For some of our guests at camp, it may be easier to engage transcendence through encounter with creation. We can see beauty in the world, complexity in creatures and habitats, and discover our place in this world through experiences of awe and wonder.  I remember standing at a bend in a path on a mountain, overlooking a valley and a mountain lake, when our leader quoted Psalm 8 – “O, Lord, our Lord, how majestic is your name in all the earth.” I was having a transcendent moment (although I didn’t have that language at the time) of awe; my ministry director explicitly brought scripture into conversation with the experience. It was a formative moment in my own faith. I’d always felt an affinity for remote outdoor spaces, along with a sense of my own place in the cosmos. Now, this connectedness to nature was linked to the many people of faith who had come before me and to the God who created the spaces that speak to my soul.

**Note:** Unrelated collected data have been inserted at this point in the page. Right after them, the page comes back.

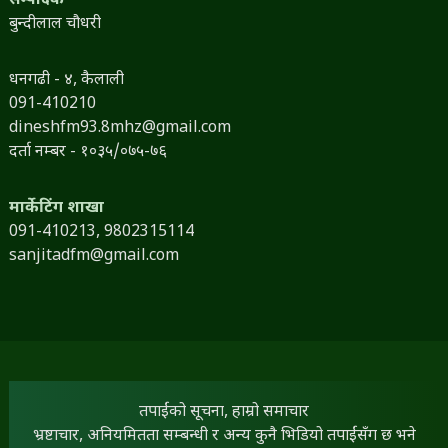
सम्पादक
बुन्दीलाल चौधरी
धनगढी - ४, कैलाली
091-410210
dineshfm93.8mhz@gmail.com
दर्ता नम्बर - १०३५/०७५-७६
मार्केटिंग शाखा
091-410213,
9802315114
sanjitadfm@gmail.com
तपाईंको सूचना, हाम्रो समाचार
भ्रष्टाचार, अनियमितता सम्बन्धी र अन्य कुनै भिडियो तपाईंसँग छ भने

Effective Camps are Unplugged – we intentionally take campers and guests out of their every day environments and plug them into an environment that is more outdoors and less on-line than they typically are. We disrupt their patterns to provide opportunities to encounter the natural world (and God and others) in new ways. When we are outside our comfort zone, growth happens.

People who spend time in nature are more likely to have social wellbeing. Creating connection to the rest of creation enhances our relatedness to one another. Or as the essaying Ross Gay writes, “a garden… shows us that no matter how hard you try, no matter how much you earn or stash or hoard or bunker up… you will never be self-sufficient or independent. Because nothing living is.” Connection to creation helps us understand our connectedness to everything. 

Connection to others

Effective Camps are relational – As Christians, we worship a God who is community. Father – Son – Spirit. We were created to care for one another. With the gift of others, we get to engage practices like love, forgiveness, empathy, caregiving, and generosity. And I hope you’ve seen already that connectedness isn’t just about cultivating healthy human relationships. Connectedness is about a web of relationships that engage humans to get outside of ourselves, encounter others, encounter nature, and encounter God.

Camps are ideally suited to be playgrounds where campers can expect to encounter God, creation, and others. And if we steward these encounters well, they will take back into their day-to-day lives the expectation that God shows up, that we are a part of the natural world, and that human relationships are worthy investments of our time and emotional energy.